Mmmm …

Nothing says happy-ness more than pancakes on a Sunday.

These buttermilk pancakes were so so good. Light, fluffy and spongy, they were AMAZING with butter and pure maple syrup.  We couldn’t help licking our plates when we were done.

The recipe is from JoyofBaking.  The recipe is easy to follow  and I love how she explains the importance of each ingredient.  This is very helpful for lazy cooks like me – I often leave out certain ingredients when I think it’s too much trouble or I can’t seem to see what the big deal is.

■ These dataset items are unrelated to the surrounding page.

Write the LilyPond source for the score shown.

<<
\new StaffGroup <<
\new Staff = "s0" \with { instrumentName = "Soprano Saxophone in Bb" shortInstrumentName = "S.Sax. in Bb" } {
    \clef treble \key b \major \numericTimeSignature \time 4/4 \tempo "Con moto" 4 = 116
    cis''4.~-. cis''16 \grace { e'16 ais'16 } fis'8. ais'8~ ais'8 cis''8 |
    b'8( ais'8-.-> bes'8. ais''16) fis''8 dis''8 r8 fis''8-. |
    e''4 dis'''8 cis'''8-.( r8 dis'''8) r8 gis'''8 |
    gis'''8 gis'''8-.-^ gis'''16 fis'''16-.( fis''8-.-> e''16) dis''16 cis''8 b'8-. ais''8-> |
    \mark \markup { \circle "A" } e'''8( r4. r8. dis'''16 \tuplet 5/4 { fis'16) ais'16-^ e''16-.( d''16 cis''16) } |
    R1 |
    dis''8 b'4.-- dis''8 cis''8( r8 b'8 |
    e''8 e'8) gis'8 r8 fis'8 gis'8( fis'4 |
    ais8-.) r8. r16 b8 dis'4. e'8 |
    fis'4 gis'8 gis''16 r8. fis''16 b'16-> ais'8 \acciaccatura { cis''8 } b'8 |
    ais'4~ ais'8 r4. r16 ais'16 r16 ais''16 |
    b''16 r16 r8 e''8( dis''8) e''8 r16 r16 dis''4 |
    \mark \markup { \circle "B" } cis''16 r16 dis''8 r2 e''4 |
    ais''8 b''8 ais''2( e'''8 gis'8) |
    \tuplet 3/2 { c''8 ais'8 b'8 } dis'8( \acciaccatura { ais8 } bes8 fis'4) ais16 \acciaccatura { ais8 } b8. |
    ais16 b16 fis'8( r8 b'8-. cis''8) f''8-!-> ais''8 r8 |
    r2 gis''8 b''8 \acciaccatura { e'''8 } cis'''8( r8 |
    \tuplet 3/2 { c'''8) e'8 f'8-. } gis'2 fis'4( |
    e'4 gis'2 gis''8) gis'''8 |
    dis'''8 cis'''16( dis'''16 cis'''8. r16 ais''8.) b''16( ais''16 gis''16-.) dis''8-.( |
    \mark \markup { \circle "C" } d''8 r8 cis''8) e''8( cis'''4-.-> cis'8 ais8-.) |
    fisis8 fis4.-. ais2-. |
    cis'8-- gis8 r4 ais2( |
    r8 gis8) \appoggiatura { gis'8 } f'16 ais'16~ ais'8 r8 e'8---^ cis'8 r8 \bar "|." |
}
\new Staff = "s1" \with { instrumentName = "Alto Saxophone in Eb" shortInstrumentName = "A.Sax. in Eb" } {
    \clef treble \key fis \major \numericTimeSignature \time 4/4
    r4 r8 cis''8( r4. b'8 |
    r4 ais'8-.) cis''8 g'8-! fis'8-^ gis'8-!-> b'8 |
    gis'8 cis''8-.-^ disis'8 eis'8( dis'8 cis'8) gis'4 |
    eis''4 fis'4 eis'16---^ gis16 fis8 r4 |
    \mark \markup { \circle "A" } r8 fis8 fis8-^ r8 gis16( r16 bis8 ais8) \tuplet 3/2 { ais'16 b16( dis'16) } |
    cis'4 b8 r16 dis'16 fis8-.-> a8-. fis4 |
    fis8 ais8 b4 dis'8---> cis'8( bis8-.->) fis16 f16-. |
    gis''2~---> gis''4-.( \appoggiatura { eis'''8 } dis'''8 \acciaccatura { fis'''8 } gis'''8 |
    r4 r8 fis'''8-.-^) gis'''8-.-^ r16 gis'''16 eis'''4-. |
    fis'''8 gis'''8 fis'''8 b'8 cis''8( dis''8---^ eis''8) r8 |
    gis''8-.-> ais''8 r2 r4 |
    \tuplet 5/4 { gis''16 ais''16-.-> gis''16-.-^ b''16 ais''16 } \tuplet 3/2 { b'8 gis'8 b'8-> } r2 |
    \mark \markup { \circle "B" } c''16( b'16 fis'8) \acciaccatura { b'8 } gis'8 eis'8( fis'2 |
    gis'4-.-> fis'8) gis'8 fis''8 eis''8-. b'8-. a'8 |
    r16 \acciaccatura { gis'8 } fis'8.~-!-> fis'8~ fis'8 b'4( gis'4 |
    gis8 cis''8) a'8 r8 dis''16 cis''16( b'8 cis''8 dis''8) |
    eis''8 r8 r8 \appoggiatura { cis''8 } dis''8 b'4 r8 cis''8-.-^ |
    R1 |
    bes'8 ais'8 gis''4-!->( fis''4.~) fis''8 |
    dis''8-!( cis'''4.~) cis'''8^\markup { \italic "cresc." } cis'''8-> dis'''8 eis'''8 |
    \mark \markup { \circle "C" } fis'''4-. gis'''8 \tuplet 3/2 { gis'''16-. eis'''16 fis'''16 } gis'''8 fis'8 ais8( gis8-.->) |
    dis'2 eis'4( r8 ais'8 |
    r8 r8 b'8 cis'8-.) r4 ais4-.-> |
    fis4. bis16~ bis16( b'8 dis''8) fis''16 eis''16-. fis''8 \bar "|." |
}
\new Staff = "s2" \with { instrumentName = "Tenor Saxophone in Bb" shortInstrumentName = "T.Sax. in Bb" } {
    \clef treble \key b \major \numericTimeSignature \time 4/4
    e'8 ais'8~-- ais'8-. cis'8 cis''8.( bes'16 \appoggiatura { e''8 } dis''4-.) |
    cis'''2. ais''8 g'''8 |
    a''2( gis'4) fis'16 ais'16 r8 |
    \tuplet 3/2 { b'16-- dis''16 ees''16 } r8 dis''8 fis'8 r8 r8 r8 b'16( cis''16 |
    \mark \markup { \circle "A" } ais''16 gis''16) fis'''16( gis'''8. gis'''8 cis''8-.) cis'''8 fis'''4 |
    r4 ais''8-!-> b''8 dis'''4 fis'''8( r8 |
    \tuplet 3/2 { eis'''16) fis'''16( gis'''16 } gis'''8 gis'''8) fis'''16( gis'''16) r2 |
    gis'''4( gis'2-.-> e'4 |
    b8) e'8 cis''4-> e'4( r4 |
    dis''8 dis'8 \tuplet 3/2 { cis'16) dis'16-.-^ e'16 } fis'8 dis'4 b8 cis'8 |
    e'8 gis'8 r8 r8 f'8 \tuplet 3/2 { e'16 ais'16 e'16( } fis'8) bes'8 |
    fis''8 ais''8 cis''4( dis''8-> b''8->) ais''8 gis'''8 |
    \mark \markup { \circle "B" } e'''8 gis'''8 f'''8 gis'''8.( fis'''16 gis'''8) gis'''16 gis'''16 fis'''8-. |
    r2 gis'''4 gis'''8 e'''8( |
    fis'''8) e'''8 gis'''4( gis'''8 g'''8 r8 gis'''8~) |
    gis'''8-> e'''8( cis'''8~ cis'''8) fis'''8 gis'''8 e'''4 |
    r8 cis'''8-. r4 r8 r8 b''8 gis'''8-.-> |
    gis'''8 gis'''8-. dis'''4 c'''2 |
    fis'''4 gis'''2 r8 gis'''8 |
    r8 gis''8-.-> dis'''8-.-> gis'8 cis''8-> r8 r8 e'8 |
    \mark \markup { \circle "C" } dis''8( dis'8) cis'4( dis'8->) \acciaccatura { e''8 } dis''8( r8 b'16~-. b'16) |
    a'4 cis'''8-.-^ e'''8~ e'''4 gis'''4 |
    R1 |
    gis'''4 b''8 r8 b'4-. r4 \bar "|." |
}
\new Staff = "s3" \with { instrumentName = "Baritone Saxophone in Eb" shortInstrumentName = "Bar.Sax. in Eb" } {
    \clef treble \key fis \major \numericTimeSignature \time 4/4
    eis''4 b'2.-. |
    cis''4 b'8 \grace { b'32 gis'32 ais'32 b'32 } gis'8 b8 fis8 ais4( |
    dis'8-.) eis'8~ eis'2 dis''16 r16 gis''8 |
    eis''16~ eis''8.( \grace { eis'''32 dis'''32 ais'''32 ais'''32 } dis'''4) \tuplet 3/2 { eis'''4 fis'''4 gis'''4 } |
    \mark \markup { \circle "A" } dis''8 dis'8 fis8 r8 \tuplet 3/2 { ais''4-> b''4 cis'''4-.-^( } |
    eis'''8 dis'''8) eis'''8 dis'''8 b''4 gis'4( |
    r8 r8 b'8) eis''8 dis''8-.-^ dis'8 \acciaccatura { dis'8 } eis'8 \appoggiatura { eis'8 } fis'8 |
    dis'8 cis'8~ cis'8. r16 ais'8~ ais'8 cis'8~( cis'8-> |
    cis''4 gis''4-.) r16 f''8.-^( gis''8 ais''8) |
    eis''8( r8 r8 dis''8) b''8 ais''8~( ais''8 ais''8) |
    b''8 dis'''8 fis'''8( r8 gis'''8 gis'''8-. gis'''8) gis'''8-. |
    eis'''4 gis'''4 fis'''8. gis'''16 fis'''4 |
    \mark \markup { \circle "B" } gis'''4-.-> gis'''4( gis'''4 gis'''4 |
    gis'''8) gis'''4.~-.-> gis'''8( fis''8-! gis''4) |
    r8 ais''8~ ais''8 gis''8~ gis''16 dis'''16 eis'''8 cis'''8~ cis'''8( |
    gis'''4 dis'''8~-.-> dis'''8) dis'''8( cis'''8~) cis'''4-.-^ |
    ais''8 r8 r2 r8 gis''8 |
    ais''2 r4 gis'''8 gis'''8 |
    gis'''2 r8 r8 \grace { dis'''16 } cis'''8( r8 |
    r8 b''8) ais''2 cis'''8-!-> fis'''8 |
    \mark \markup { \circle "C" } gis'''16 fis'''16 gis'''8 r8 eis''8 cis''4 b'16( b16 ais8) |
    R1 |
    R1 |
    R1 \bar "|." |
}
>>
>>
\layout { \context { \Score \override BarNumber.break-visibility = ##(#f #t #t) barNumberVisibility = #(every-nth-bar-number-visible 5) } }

Ooh, another reason I love making pancakes?  I get to do this:

You will need:

  • 1 cup all-purpose flour
  • 1 teaspoon baking powder
  • 1/4 teaspoon baking soda
  • 1/4 teaspoon salt
  • 2 tablespoon sugar
  • 1 large egg (lightly beaten)
  • 1 cup buttermilk
  • 3 tablespoon unsalted butter, melted
  • Extra butter for greasing the pan

 

In a large bowl whisk together the flour, baking powder, baking soda, salt and sugar. In a separate bowl whisk together the egg, buttermilk, and melted butter. Make a well in the center of the dry ingredients and then pour in the egg mixture, all at once, and stir (with a rubber spatula or wooden spoon) just until combined. The batter should have some small lumps. (Do not over mix the batter or the pancakes will be tough.) (The pancake batter can be covered and stored in the refrigerator for up to 24 hours.)

 

Heat a frying pan or griddle over medium high heat until a few sprinkles of water dropped on the pan or griddle splatter.  Adjust the temperature as needed. Can also use an electric griddle with the temperature set at 350 degrees F (180 degrees C). Using a piece of paper towel or a pastry brush, lightly brush the pan with melted butter or oil (or spray with a non stick vegetable spray.)

 

Using a small ladle or scoop, pour about 1/4 cup (60 ml) of pancake batter onto the hot pan, spacing the pancakes a few inches apart. When the bottoms of the pancakes are brown and bubbles start to appear on the top surfaces of the pancakes (2-3 minutes), turn over. Cook until lightly browned (about 1-2 minutes).

 

Repeat with remaining batter, brushing the pan with melted butter or oil between batches.